The hearty Monaro-bred cattle have been delivering results for more than 70 years and the stud herd has grown to more than 2800 females – one of the biggest in Australia.
Ed says the long-term future for beef in Australia is very bright and they are hoping for the cattle market to rally, especially 2025 through 2026 as the USA herd rebuilds.
The three upcoming sales include Drillham Queensland on August 3, Tamworth on August 8 and the Spring sale on September 7 at the home base in Cooma, NSW, will see 440 bulls for sale.
Hazeldean offers free delivery of sale bulls and all bulls are independently structurally assessed and semen tested prior to sale.
The Mystic Angus stud at Goorambat may be relatively new on the scene but it’s attracting attention with an emphasis on involving young family members and buying top quality stock.
The top-priced 818kg bull from this year’s Sydney Easter Show Parade Angus sale is the chief sire at the cattle stud at Goorambat.
Throwbridge Fireball T01 won the reserve junior champion at the show and was bought by the family for $17,000.
Peter Wilkinson says he was impressed by his structure, softness and overall performance.
“With this type of performance, producing commercially profitable bulls for our local area shouldn’t be too hard,” he says.
Peter says the stud’s aim is to produce high-quality seed stock to advance beef production into the future. His five children are involved in the Angus breeding including Tom, 17, James, 15, Lucy, 11 Edward, 4 and Archie, 2.
“We want to focus on the need for young people in agriculture,” he says.
The stud will be offering 40 bulls at its annual spring sale on August 11, featuring the first sons from three of their sires.
Mystic Angus, named after the views on the property, also has a commercial herd of 500 Friesian x Angus cows.
Tom Wilkinson says the business is well prepared for any El Niño rainfall shortages with properties in several areas and a big stock of silage.
Choice Angus Stud
Relocating to the Upper Horton district in northern NSW from Molong in 2020, has been a successful move for Choice Angus Stud.
The stud is run by business partners Rebecca and Tim Brazier, who redirected their focus on the genetics a decade ago. They invest in Canadian, New Zealand and Australian genetics to grow their commercial and stud herds.
“In our females we are looking for medium-framed cows with positive fats for fertility, good milk numbers and good 400-day weights. In our bulls it’s finding the balance between IMF and Carcase with strong 400-day weights all the while keeping good structure, feet and thickness,” Tim says.

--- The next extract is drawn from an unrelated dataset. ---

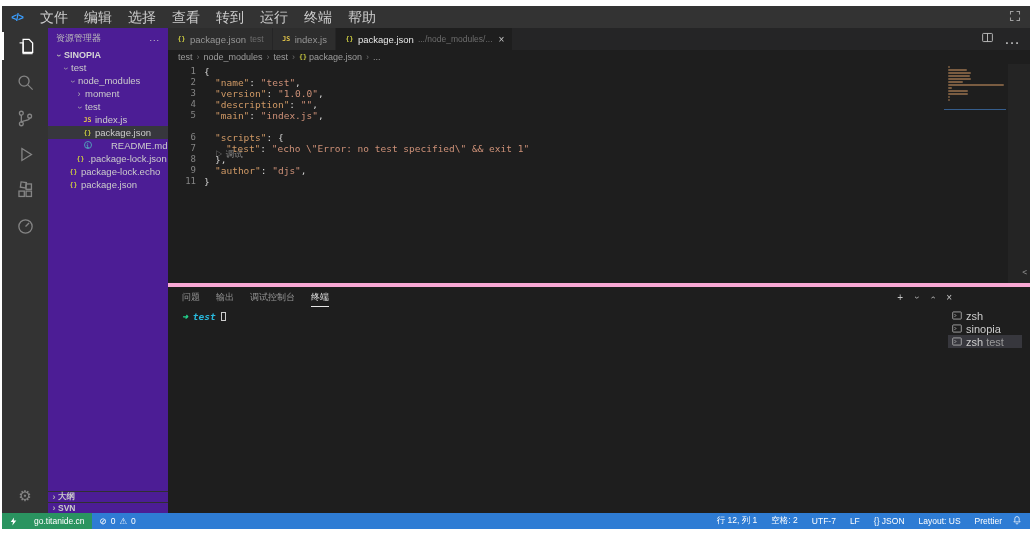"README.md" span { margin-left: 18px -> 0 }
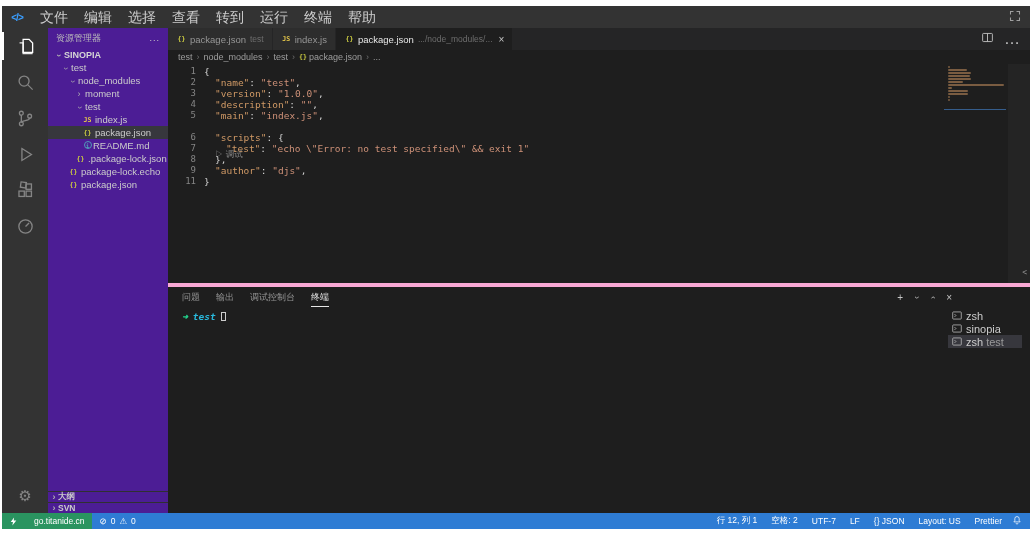"问题" .panel { border-top: 4px solid #f9a8d4 -> 2px solid #f9a8d4 }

Continuing good seasons have ensured the bulls are on track for the spring sale on August 25 this year, which will be conducted online following an open day on August 23.
“This year’s sale will feature an outstanding lineup of 70 registered yearling bulls with proven genetics from our female herd combined with the current elite sires of the Angus breed,” Rebecca says. “We use some of our yearling bulls in our own stud.”

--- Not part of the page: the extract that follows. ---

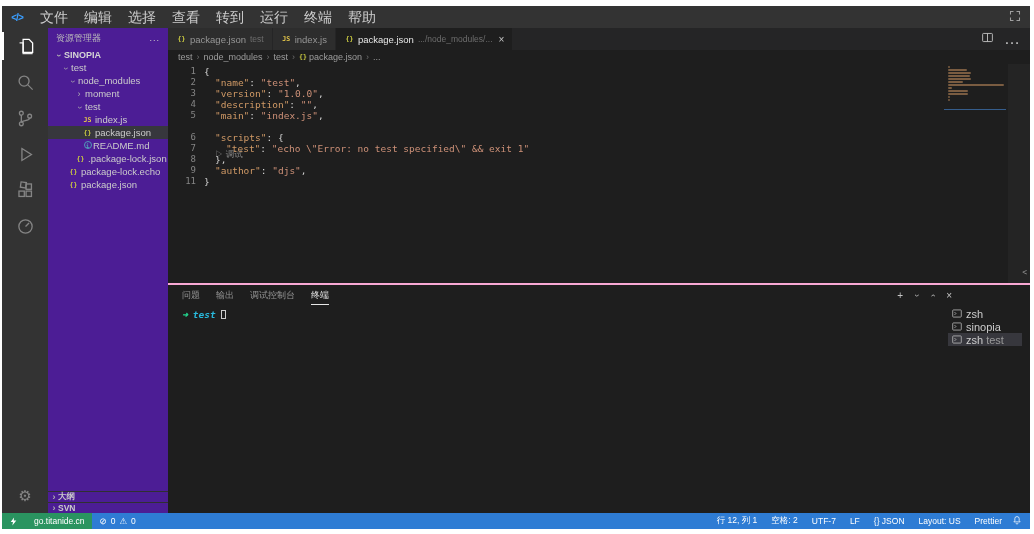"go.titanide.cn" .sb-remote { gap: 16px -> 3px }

Alongside the stud, they run 400 commercial trade cows which are then sold to local markets.
While 2023 is set to be a year of transition for the cattle market and industry with financial and rainfall fluctuations, the Australian Beef Sustainability Network reports that over the past 20 years, global consumption of meat has grown, with beef and veal increasing at an average annual rate of one per cent.
Australians are among the world’s largest consumers of beef, with per capita consumption in 2021 averaging 19.2kg, factoring for the majority of the recommended 23.6kg of red meat intake per year.
This domestic consumption represents the largest single market for the Australian beef industry which adds to overall confidence.
Statistics show that the Australian beef industry has reduced its net CO2e emissions by 64.1 per cent since 2005 while carbon sequestered in vegetation on red meat properties reached its highest recorded amount since 2015, sequestering 28.42 Mt CO2e.